═════ RECORDS TO PROCESS
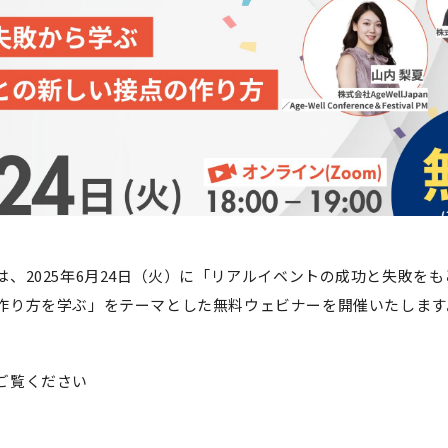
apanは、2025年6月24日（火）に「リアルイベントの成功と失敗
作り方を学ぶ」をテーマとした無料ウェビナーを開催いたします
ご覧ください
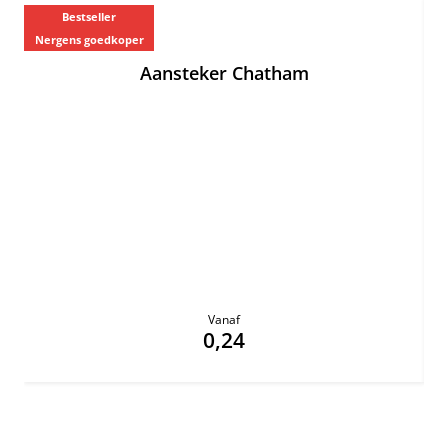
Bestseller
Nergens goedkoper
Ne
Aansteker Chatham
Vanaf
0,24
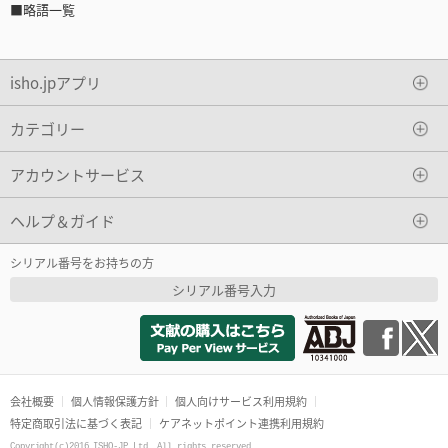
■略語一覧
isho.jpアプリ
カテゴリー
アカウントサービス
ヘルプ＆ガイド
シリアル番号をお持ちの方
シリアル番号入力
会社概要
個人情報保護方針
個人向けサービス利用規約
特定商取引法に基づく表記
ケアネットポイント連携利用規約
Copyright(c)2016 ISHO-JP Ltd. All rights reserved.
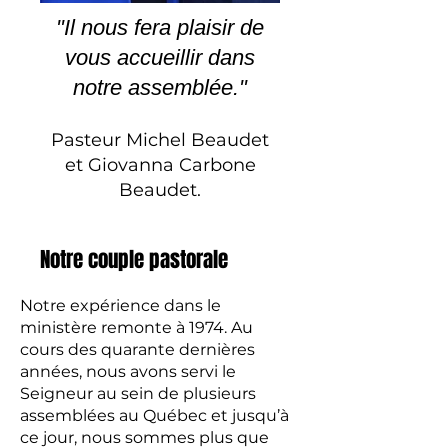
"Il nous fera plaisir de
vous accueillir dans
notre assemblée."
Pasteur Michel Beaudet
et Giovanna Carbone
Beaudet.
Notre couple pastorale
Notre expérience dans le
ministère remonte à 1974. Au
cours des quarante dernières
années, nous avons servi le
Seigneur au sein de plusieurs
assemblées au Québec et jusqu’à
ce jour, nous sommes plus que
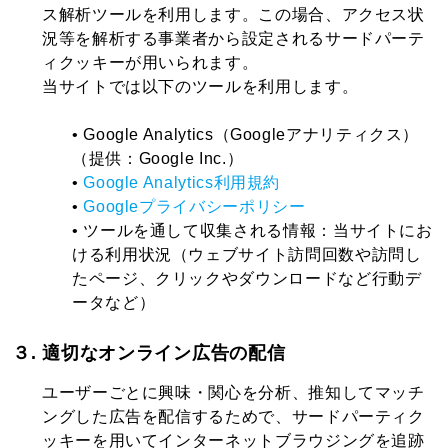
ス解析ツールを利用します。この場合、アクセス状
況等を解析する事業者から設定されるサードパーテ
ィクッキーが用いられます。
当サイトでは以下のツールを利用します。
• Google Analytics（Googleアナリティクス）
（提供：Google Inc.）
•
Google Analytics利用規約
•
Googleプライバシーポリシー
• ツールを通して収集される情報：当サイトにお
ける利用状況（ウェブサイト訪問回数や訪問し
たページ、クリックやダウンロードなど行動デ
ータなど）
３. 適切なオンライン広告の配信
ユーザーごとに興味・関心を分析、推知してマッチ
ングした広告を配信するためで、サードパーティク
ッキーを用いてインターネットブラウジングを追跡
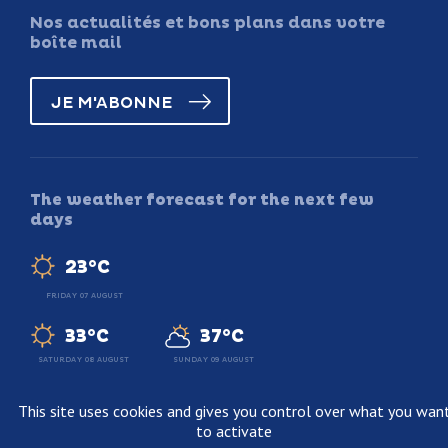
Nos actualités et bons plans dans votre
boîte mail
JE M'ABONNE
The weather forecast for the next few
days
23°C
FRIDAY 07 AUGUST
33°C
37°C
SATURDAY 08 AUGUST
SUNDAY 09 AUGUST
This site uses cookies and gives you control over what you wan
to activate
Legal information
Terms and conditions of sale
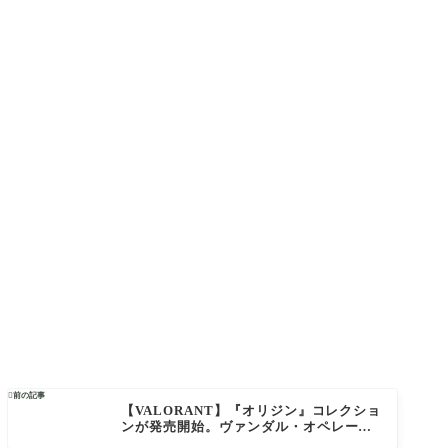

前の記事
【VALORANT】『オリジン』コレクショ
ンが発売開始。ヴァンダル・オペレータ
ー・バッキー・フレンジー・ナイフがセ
══════════
## TASK DESCRIPTION
For the records above, output each one exactly and skip any image.

## FINISHED TASK
apanは、2025年6月24日（火）に「リアルイベントの成功と失敗
作り方を学ぶ」をテーマとした無料ウェビナーを開催いたします
ご覧ください
Bestseller
Nergens goedkoper
Ne
Aansteker Chatham
Vanaf
0,24
■略語一覧
isho.jpアプリ
カテゴリー
アカウントサービス
ヘルプ＆ガイド
シリアル番号をお持ちの方
シリアル番号入力
会社概要
個人情報保護方針
個人向けサービス利用規約
特定商取引法に基づく表記
ケアネットポイント連携利用規約
Copyright(c)2016 ISHO-JP Ltd. All rights reserved.
"Il nous fera plaisir de
vous accueillir dans
notre assemblée."
Pasteur Michel Beaudet
et Giovanna Carbone
Beaudet.
Notre couple pastorale
Notre expérience dans le
ministère remonte à 1974. Au
cours des quarante dernières
années, nous avons servi le
Seigneur au sein de plusieurs
assemblées au Québec et jusqu’à
ce jour, nous sommes plus que
ス解析ツールを利用します。この場合、アクセス状
況等を解析する事業者から設定されるサードパーテ
ィクッキーが用いられます。
当サイトでは以下のツールを利用します。
• Google Analytics（Googleアナリティクス）
（提供：Google Inc.）
•
Google Analytics利用規約
•
Googleプライバシーポリシー
• ツールを通して収集される情報：当サイトにお
ける利用状況（ウェブサイト訪問回数や訪問し
たページ、クリックやダウンロードなど行動デ
ータなど）
３. 適切なオンライン広告の配信
ユーザーごとに興味・関心を分析、推知してマッチ
ングした広告を配信するためで、サードパーティク
ッキーを用いてインターネットブラウジングを追跡
Nos actualités et bons plans dans votre
boîte mail
JE M'ABONNE
The weather forecast for the next few
days
23°C
FRIDAY 07 AUGUST
33°C
37°C
SATURDAY 08 AUGUST
SUNDAY 09 AUGUST
This site uses cookies and gives you control over what you wan
to activate
Legal information
Terms and conditions of sale

前の記事
【VALORANT】『オリジン』コレクショ
ンが発売開始。ヴァンダル・オペレータ
ー・バッキー・フレンジー・ナイフがセ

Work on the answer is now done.